Healthier Banana Muffins

 

Happy Monday everyone! Whew, we have had a month of company in our home.  No complaints here though, I love having a place where friends and family can come and visit us.  George has certainly gotten spoiled to having kiddos his age around that I am sure he will have withdrawals this week as it returns back to him and me! 🙂

These healthier banana muffins are always my go-to recipe for an easy breakfast or snack idea.  I do not know about you, buy my bananas are constantly going brown so this is an easy fix for that! In this healthier banana muffin recipe, I substituted traditional oil options for coconut oil and the sugar options for coconut sugar. I try to get away from processed sugar when I can. I have to say that the coconut sugar and oil is such a great pairing with the banana flavor.  My father in law who isn’t the healthiest person on the planet tried these muffins and loved them!  Win!  I also used white whole wheat flour which created a moist, tender muffin.  I learned that the key to getting that bakery-style crust on top but moist in the middle muffin is to bake them initially on a higher temperature then lower it to allow it to finish baking.  The result is a winner for sure.

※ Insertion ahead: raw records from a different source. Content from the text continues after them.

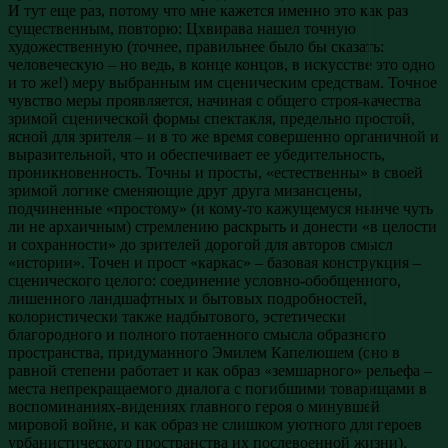
И тут еще раз, потому что мне кажется именно это как раз
существенным, повторю: Цхвирава нашел точную
художественную (точнее, правильнее было бы сказать:
человеческую – но ведь, в конце концов, в искусстве это одно
и то же!) меру выбранным им сценическим средствам. Точное
чувство меры проявляется, начиная с общего строя-качества
зримой сценической формы спектакля, предельно простой,
ясной для зрителя – и в то же время совершенно органичной и
выразительной, что и обеспечивает ее убедительность,
проникновенность. Точны и просты, «естественны» в своей
зримой логике сменяющие друг друга мизансцены,
подчиненные «простому» (и кому-то кажущемуся нынче чуть
ли не архаичным) стремлению раскрыть и донести «в целости
и сохранности» до зрителей дорогой для авторов смысл
«истории». Точен и прост «каркас» – базовая конструкция –
сценического целого: соединение условно-обобщенного,
лишенного ландшафтных и бытовых подробностей,
колористически также надбытового, эстетически
благородного и полного потаенного смысла образного
пространства, придуманного Эмилем Капелюшем (оно в
равной степени работает и как образ «земшарного» рельефа –
места непрекращаемого диалога с погибшими товарищами в
воспоминаниях-видениях главного героя о минувшей
мировой войне, и как образ не слишком уютного для героев
урбанистического пространства их послевоенной жизни),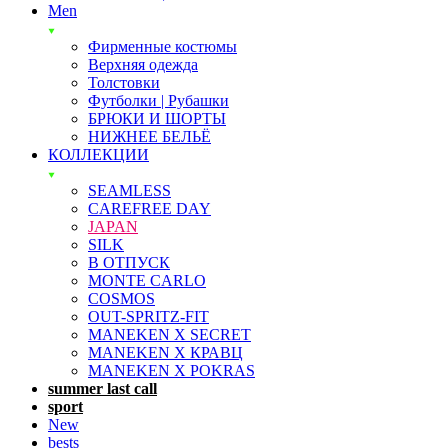
Men
Фирменные костюмы
Верхняя одежда
Толстовки
Футболки | Рубашки
БРЮКИ И ШОРТЫ
НИЖНЕЕ БЕЛЬЁ
КОЛЛЕКЦИИ
SEAMLESS
CAREFREE DAY
JAPAN
SILK
В ОТПУСК
MONTE CARLO
COSMOS
OUT-SPRITZ-FIT
MANEKEN X SECRET
MANEKEN X КРАВЦ
MANEKEN X POKRAS
summer last call
sport
New
bests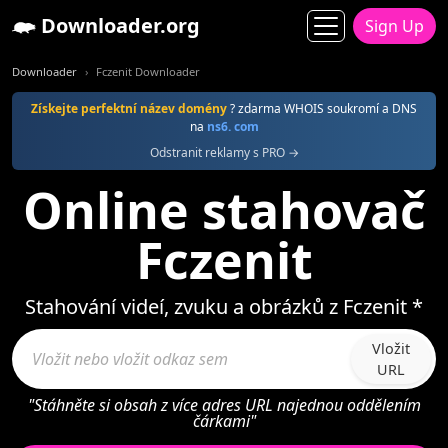
Downloader.org
Sign Up
Downloader
Fczenit Downloader
Získejte perfektní název domény
? zdarma WHOIS soukromí a DNS
na
ns6. com
Odstranit reklamy s PRO →
Online stahovač
Fczenit
Stahování videí, zvuku a obrázků z Fczenit *
Vložit
URL
"Stáhněte si obsah z více adres URL najednou oddělením
čárkami"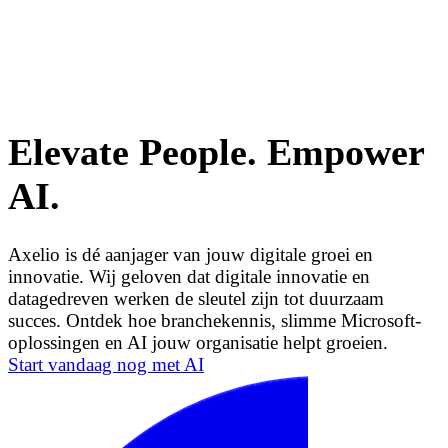
Elevate People. Empower
AI.
Axelio is dé aanjager van jouw digitale groei en
innovatie. Wij geloven dat digitale innovatie en
datagedreven werken de sleutel zijn tot duurzaam
succes. Ontdek hoe branchekennis, slimme Microsoft-
oplossingen en AI jouw organisatie helpt groeien.
Start vandaag nog met AI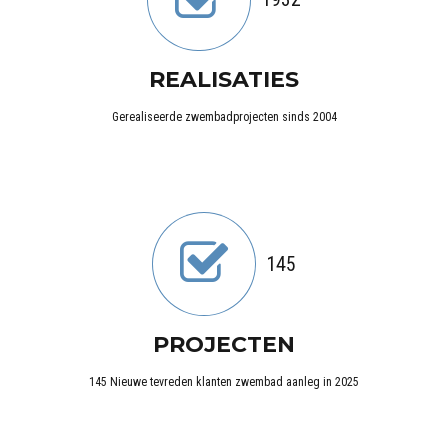
REALISATIES
Gerealiseerde zwembadprojecten sinds 2004
145
PROJECTEN
145 Nieuwe tevreden klanten zwembad aanleg in 2025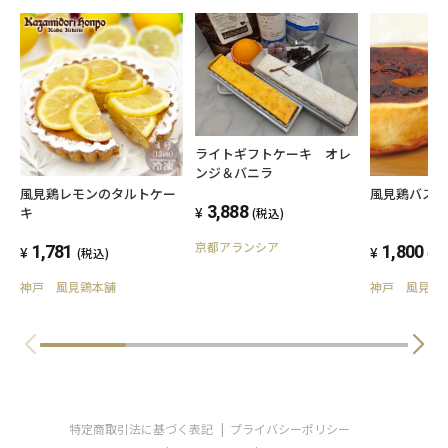
ライトギフトケーキ オレ
ンジ＆バニラ
風見鶏レモンのタルトケー
風見鶏バス
3,888
キ
(税込)
京都アランシア
1,781
1,800
(税込)
(税
神戸 風見鶏本舗
神戸 風見鶏
特定商取引法に基づく表記
プライバシーポリシー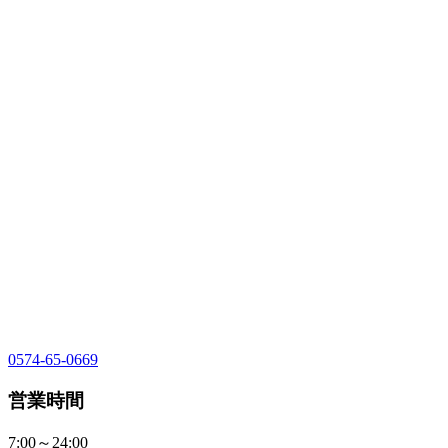
0574-65-0669
営業時間
7:00～24:00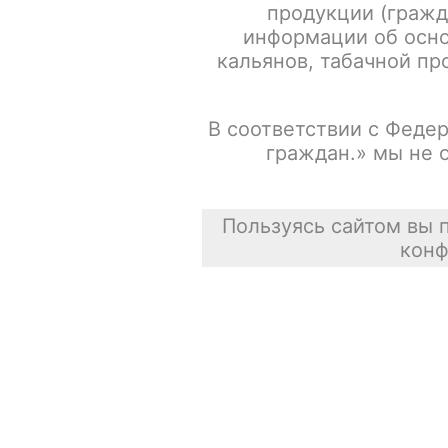
продукции (гражд
информации об осно
Испарители FREEMAX MS-D / Mesh 0.15ohm / 5шт/уп
кальянов, табачной про
Сасискович Сасиска
В соответствии с Федер
31 июля 2026
граждан.» мы не 
Пользуясь сайтом вы 
конф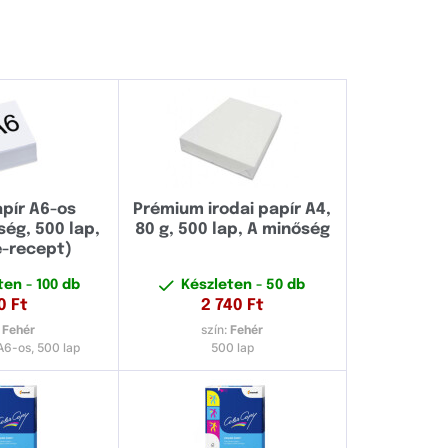
80 g/m²
90 g/m²
100 g/m²
120 g/m²
135 g/m²
160 g/m²
apír A6-os
Prémium irodai papír A4,
ég, 500 lap,
80 g, 500 lap, A minőség
200 g/m²
e-recept)
300 g/m²
eten
- 100 db
Készleten
- 50 db
0
Ft
2 740
Ft
350 g/m²
:
Fehér
szín:
Fehér
 A6-os, 500 lap
500 lap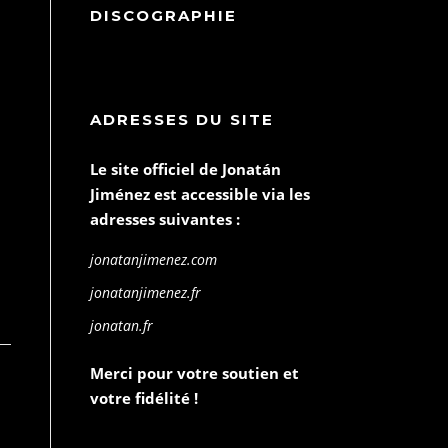
DISCOGRAPHIE
ADRESSES DU SITE
Le site officiel de Jonatán
Jiménez est accessible via les
adresses suivantes :
jonatanjimenez.com
jonatanjimenez.fr
jonatan.fr
Merci pour votre soutien et
votre fidélité !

These muffins would be great to have on hand as we enter into the biggest entertaining season of the year.  For those busy Thanksgiving or Christmas mornings, they pair great with a breakfast casserole and a cup of coffee.  The best part is they can be made ahead of time and stored in the fridge and heated up for serving.   If you are constantly running out of muffin liners, check out these silicone, reusable muffin tin liners from Amazon.  They make the cleanup portion that much easier of this baking expedition!

I hope your week is off to a great start! Thanks for stopping by!